Heritage is not measured by what one inherits. It is defined by what a person chooses to take responsibility for — before the past and the future alike. Elen Levitt, cultural strategist, art curator at World Arabia, and founder of ArtLevel art management company UAE, reflects on a remarkable exhibition held in the UAE: a meeting point between the Russian Silver Age theatre, dynastic memory, and the question of what it means to sustain cultural identity beyond borders.
For those who think in generational terms, continuity becomes a form of inner service — a commitment to culture as a living responsibility. From this perspective, the concept of the visit of Prince Nikita Dmitrievich Lobanov-Rostovsky and his wife June to the United Arab Emirates was conceived — his first visit to the region in over forty years. From the very beginning, this was not envisaged as a protocol event or a private trip, but as a unified cultural statement in which personal destiny, family history, and artistic legacy converge into a single, uninterrupted line.

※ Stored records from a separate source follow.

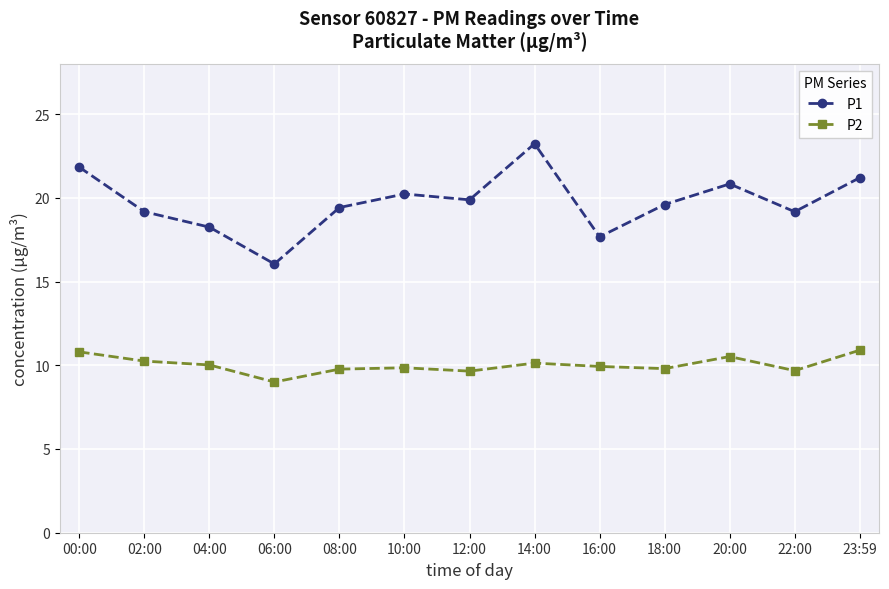

Rank the series by their maximum value, from highest to lowest.

P1, P2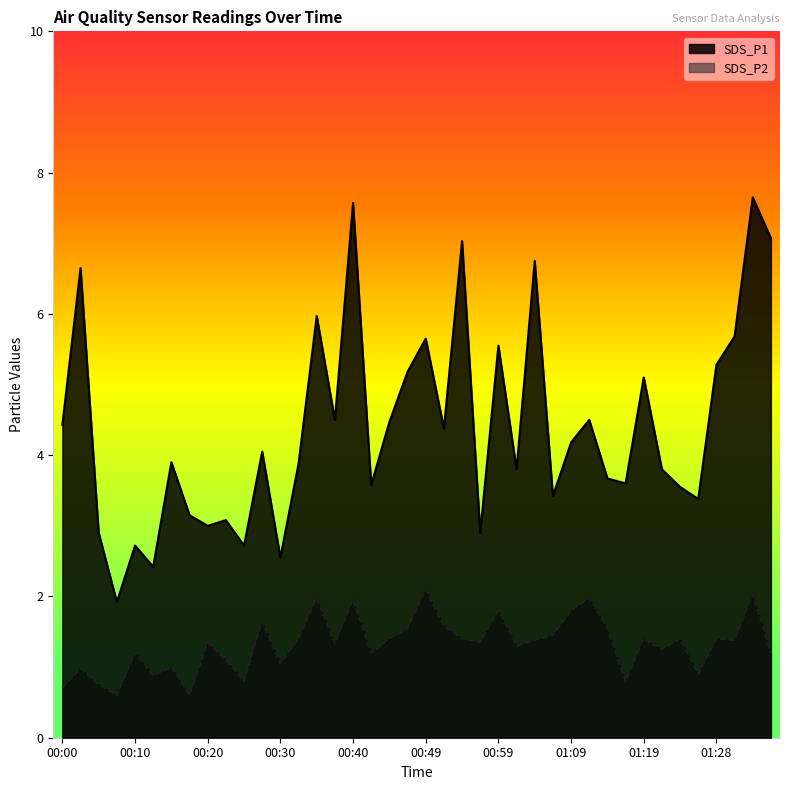

True or false: SDS_P2 has more than 0 points higher than both neighbors.

True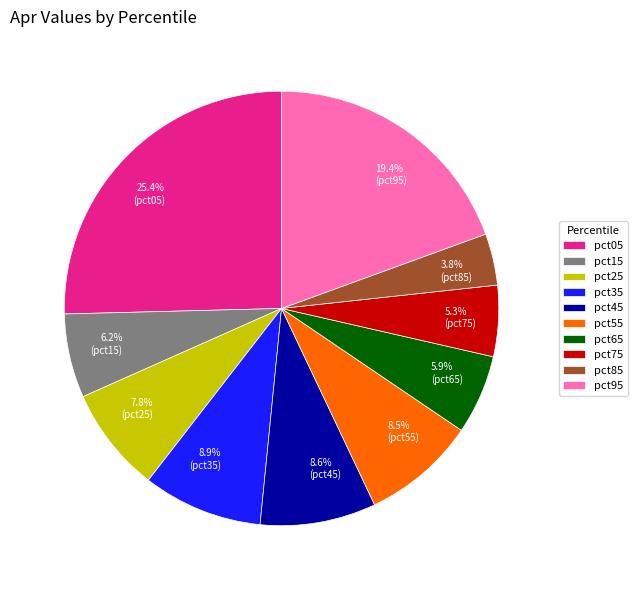

Combined, do pct15 and pct35 account for over 50%?

No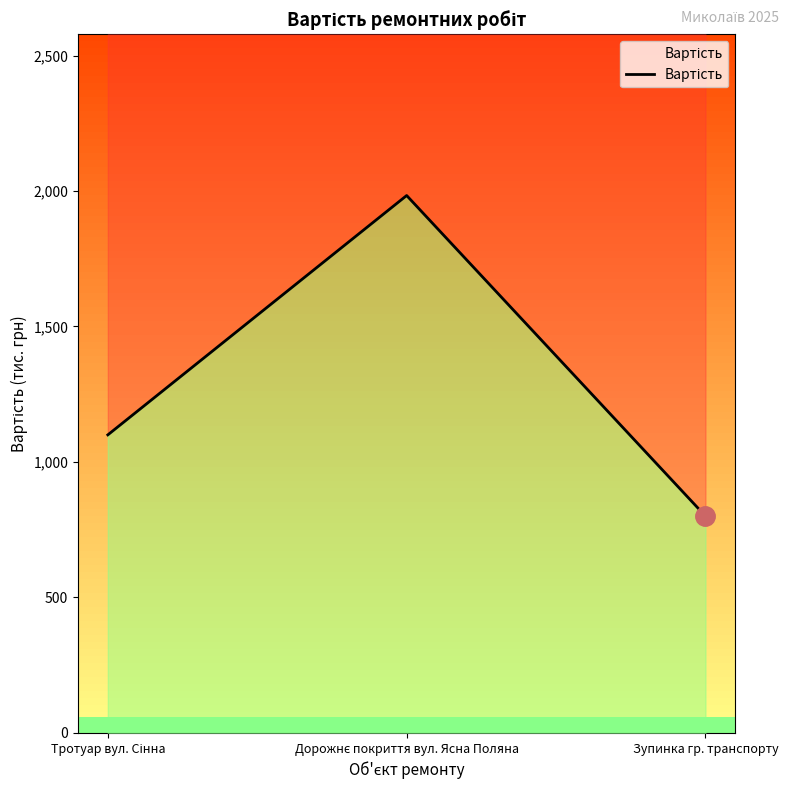

The chart shows a value of 683.4 at Тротуар вул. Сінна. True or false?

False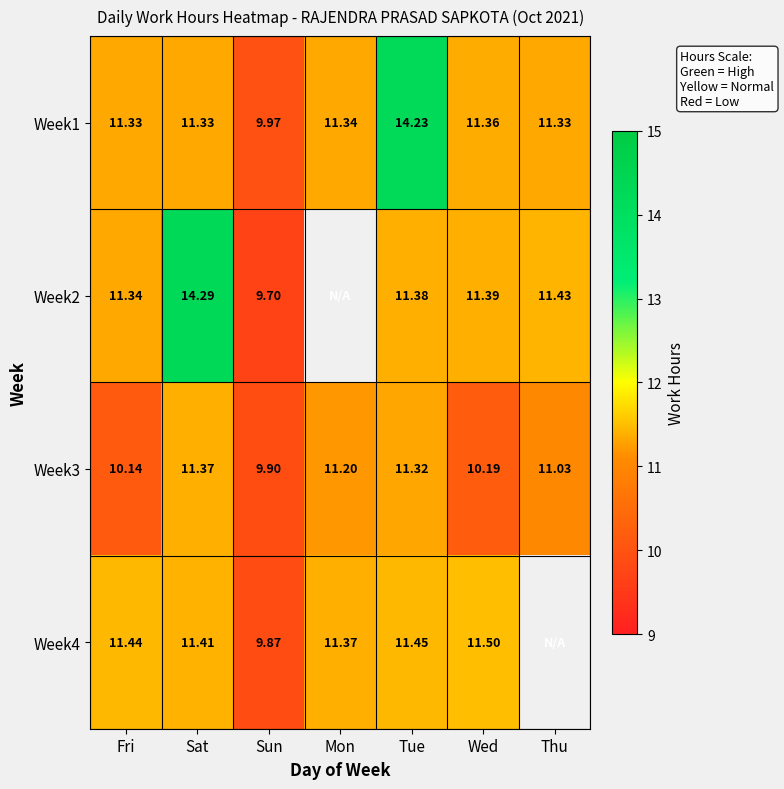

Where is Week1 nearest to the value 12?

Wed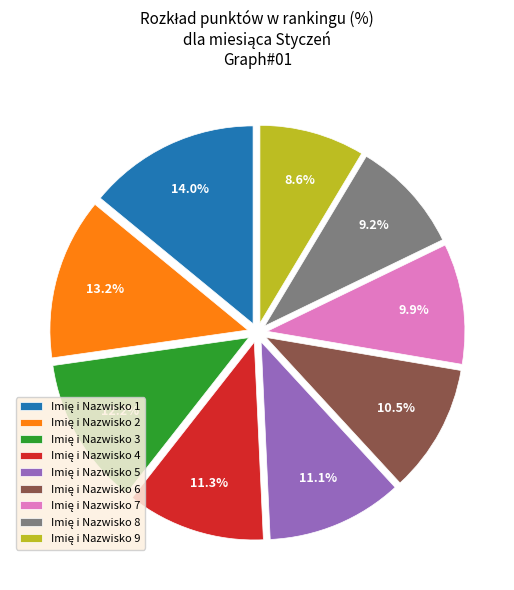

Is there a majority slice in this chart?

No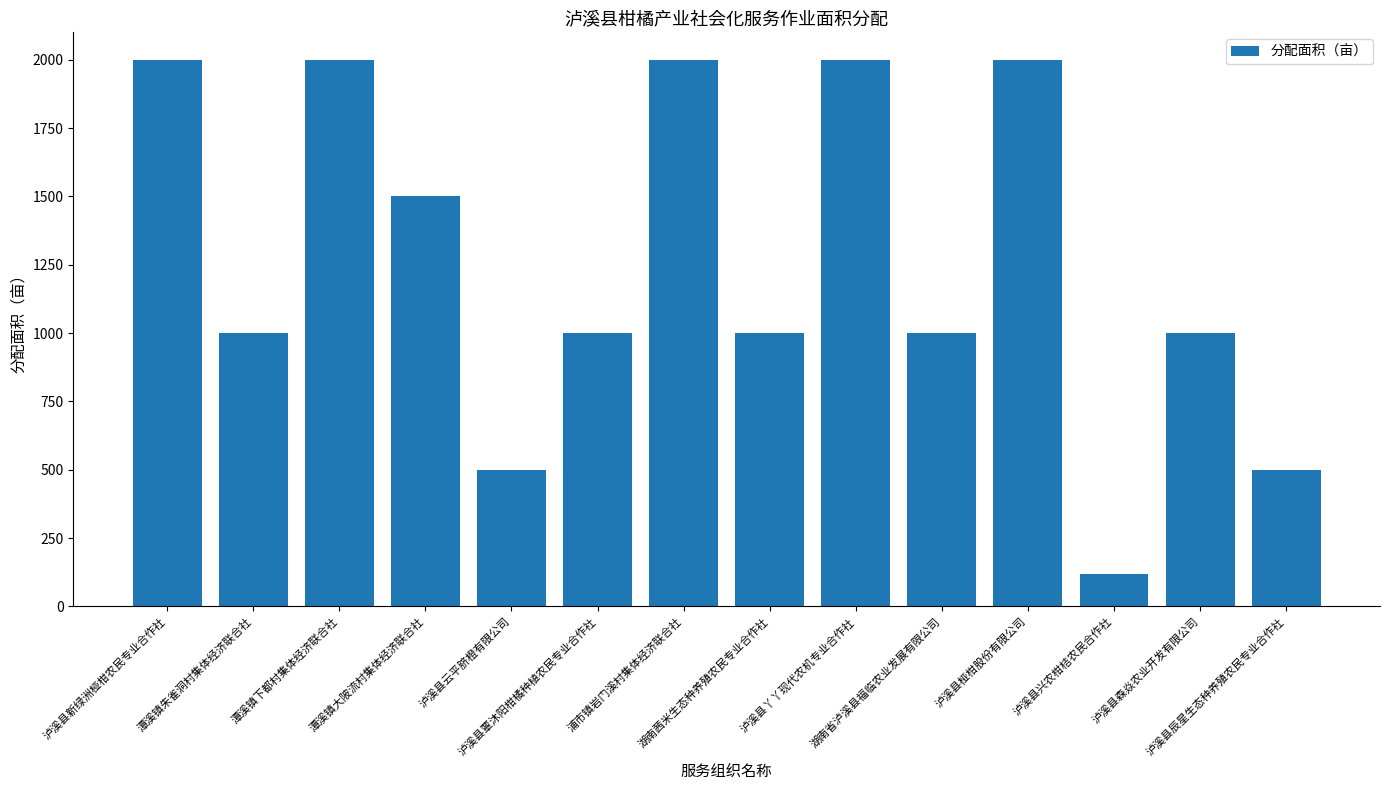

Which label corresponds to the smallest value in the chart?

泸溪县兴农柑桔农民合作社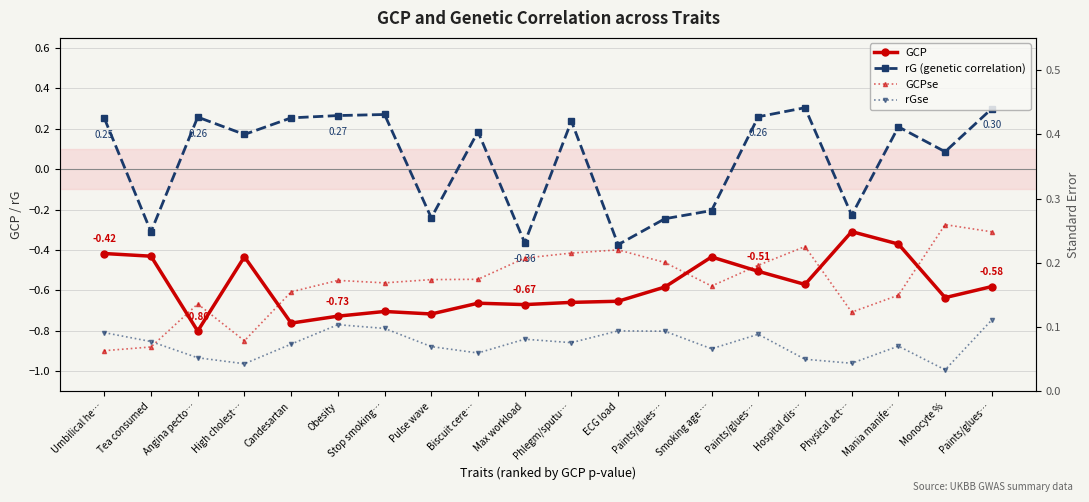

Reading left to right, list all the values displayed in this chart.

GCP: -0.4	-0.4	-0.8	-0.4	-0.8	-0.7	-0.7	-0.7	-0.7	-0.7	-0.7	-0.7	-0.6	-0.4	-0.5	-0.6	-0.3	-0.4	-0.6	-0.6
rG (genetic correlation): 0.3	-0.3	0.3	0.2	0.3	0.3	0.3	-0.2	0.2	-0.4	0.2	-0.4	-0.2	-0.2	0.3	0.3	-0.2	0.2	0.1	0.3
GCPse: 0.1	0.1	0.1	0.1	0.2	0.2	0.2	0.2	0.2	0.2	0.2	0.2	0.2	0.2	0.2	0.2	0.1	0.1	0.3	0.2
rGse: 0.1	0.1	0.1	0.0	0.1	0.1	0.1	0.1	0.1	0.1	0.1	0.1	0.1	0.1	0.1	0.1	0.0	0.1	0.0	0.1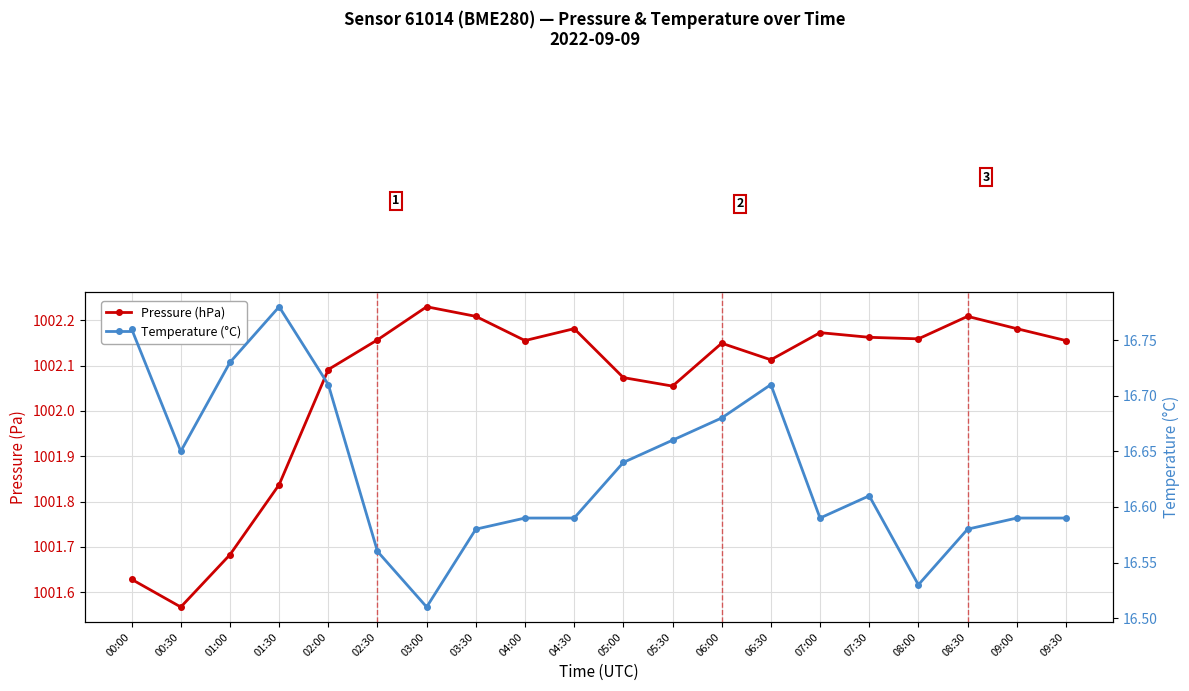

Rank the series at 04:00 from highest to lowest value.

Pressure (hPa), Temperature (°C)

One of the conceptual pillars of the visit was a meeting at the Bassam Freiha Art Foundation in Abu Dhabi. This was a conversation between two collectors and two families for whom art is not a private interest, but a form of service to the cultures of their respective countries. The discussion centred on the role of private foundations and collections in shaping institutional ecosystems — on the preservation of memory across long historical horizons.
It was a dialogue about memory that survives catastrophe. About culture as a form of resilience. About the collection as an act of trust in the future.
On 12th February, the exhibition A Royal Lineage: Across a Thousand Years of History opened at BC Academy in Dubai. At its centre was not only the Silver Age theatre as an artistic phenomenon, but a broader conversation about heritage, continuity, and the role of art in transmitting cultural memory within a contemporary, multinational, and mobile world. Prince Nikita Dmitrievich Lobanov-Rostovsky is a descendant of the Rurikid dynasty, founded by Rurik — the originator of Russian statehood.
His ancestors ruled Rus for over 700 years. Today, he is one of the most significant collectors and custodians of Russian Silver Age theatrical art. His collection — the largest private collection of Russian theatrical modernism and avant-garde — comprises over 1,100 works by 177 artists.
In a world where borders are increasingly fluid and identities layered, culture does not disappear when one’s address changes. Heritage is not a territory — it is an inner axis.